▶ [Task directions]: Go through the records below and show every line with the string "category".

▶ [Data entries]:
★ ★ ★ ★

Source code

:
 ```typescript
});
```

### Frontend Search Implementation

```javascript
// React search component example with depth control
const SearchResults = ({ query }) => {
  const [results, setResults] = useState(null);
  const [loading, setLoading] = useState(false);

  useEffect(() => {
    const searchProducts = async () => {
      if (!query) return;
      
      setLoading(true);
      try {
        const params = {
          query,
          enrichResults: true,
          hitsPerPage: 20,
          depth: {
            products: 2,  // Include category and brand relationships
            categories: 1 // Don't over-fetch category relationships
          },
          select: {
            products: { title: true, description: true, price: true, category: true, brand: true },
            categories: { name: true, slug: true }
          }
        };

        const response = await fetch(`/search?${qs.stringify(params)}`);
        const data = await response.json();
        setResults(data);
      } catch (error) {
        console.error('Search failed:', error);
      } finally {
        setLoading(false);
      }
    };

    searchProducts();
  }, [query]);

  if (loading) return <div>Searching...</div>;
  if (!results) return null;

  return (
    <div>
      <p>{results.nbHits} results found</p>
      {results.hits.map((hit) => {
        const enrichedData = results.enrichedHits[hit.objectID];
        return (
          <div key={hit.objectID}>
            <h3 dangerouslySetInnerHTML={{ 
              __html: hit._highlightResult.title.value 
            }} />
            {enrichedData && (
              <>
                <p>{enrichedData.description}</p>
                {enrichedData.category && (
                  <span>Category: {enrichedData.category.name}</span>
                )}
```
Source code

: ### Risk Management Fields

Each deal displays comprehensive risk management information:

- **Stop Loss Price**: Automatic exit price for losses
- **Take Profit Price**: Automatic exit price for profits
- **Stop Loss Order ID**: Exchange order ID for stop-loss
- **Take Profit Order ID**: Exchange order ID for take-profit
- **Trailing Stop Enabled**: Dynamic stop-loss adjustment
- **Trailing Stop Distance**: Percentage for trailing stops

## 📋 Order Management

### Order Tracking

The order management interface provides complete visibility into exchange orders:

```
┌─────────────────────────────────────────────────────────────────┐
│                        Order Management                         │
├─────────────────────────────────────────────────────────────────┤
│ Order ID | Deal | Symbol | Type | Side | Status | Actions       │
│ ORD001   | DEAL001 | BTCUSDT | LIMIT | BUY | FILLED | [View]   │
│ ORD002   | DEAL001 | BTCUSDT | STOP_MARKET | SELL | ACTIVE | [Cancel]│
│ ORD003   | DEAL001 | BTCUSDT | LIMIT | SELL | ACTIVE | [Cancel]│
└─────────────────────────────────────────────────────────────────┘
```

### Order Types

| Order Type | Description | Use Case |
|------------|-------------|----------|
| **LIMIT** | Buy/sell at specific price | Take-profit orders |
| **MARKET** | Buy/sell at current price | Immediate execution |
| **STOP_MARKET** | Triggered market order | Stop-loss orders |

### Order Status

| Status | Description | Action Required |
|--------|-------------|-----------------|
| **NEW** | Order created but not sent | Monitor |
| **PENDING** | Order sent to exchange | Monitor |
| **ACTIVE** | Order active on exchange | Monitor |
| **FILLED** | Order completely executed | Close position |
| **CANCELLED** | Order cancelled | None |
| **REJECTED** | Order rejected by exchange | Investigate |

★ ★ ★ ★

▶ [Response box]:
            products: 2,  // Include category and brand relationships
            categories: 1 // Don't over-fetch category relationships
            products: { title: true, description: true, price: true, category: true, brand: true },
                {enrichedData.category && (
                  <span>Category: {enrichedData.category.name}</span>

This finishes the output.